Records from a data source:
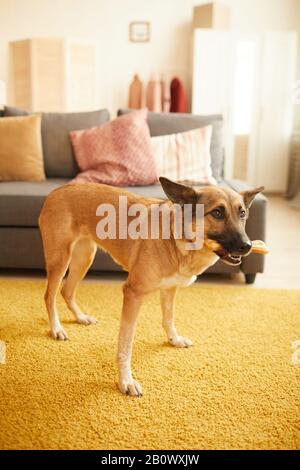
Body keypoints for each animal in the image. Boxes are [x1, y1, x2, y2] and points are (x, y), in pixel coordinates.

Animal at [38, 177, 264, 396]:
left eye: (242, 213)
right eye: (217, 213)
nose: (247, 246)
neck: (175, 238)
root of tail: (58, 190)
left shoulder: (169, 289)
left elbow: (168, 318)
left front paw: (174, 339)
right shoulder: (133, 294)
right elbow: (126, 344)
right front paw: (126, 381)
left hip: (84, 257)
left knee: (67, 291)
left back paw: (80, 317)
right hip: (61, 259)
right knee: (50, 295)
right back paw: (56, 328)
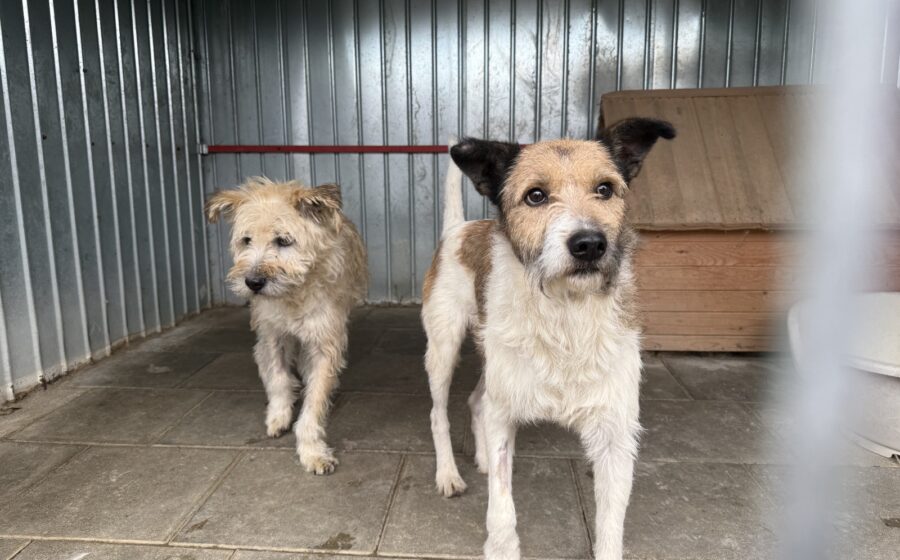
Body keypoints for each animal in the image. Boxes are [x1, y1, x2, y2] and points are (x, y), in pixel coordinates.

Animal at [206, 177, 367, 474]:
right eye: (246, 240)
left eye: (283, 241)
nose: (253, 283)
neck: (294, 293)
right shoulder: (273, 335)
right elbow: (279, 378)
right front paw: (279, 415)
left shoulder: (324, 341)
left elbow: (315, 399)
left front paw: (312, 450)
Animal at [422, 119, 675, 559]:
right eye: (535, 195)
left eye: (605, 189)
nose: (589, 244)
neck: (565, 313)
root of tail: (459, 229)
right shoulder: (505, 410)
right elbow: (501, 508)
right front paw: (502, 548)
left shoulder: (615, 434)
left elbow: (611, 522)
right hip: (443, 348)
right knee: (440, 414)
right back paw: (449, 475)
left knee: (476, 400)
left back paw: (481, 458)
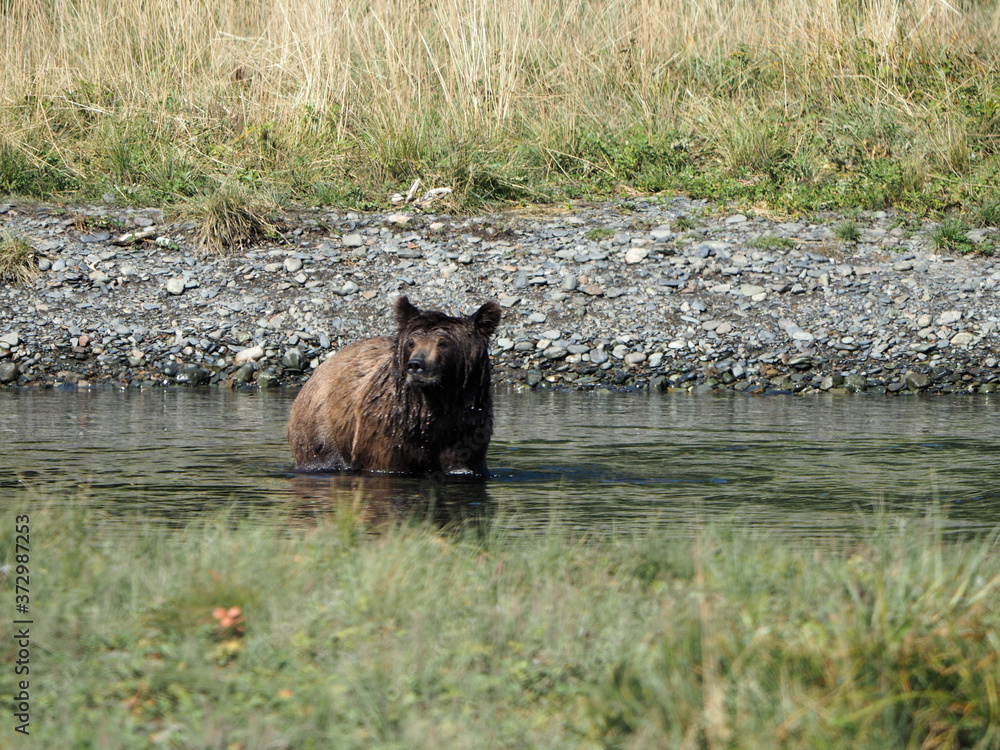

WHAT TO DO: Print the data exactly, from its first line to the line containing "nose: (589, 244)", both included. Omit the pictures.

EXPECTED OUTPUT:
Body keypoints for each animal in the image. Boxes are [x1, y1, x2, y2] and points are (x, y), in pixel coordinates.

Animal at [38, 177, 264, 396]:
left eye: (242, 213)
right eye: (217, 213)
nose: (247, 246)
neck: (175, 238)
root of tail: (58, 190)
left shoulder: (169, 289)
left elbow: (168, 318)
left front paw: (174, 339)
right shoulder: (133, 294)
right elbow: (126, 344)
right front paw: (126, 381)
left hip: (84, 257)
left knee: (67, 291)
left back paw: (80, 317)
right hip: (61, 259)
right knee: (50, 295)
right back paw: (56, 328)
Body keypoints for each animal in the image. Boxes are [x1, y1, x2, y2] and points are (x, y), in pixel coordinates.

Animal at [206, 177, 367, 474]:
right eye: (246, 240)
left eye: (283, 241)
nose: (253, 283)
neck: (294, 293)
right shoulder: (273, 335)
right elbow: (279, 378)
right front paw: (279, 415)
left shoulder: (324, 341)
left elbow: (315, 399)
left front paw: (312, 450)
Animal at [422, 119, 675, 559]:
right eye: (535, 195)
left eye: (605, 189)
nose: (589, 244)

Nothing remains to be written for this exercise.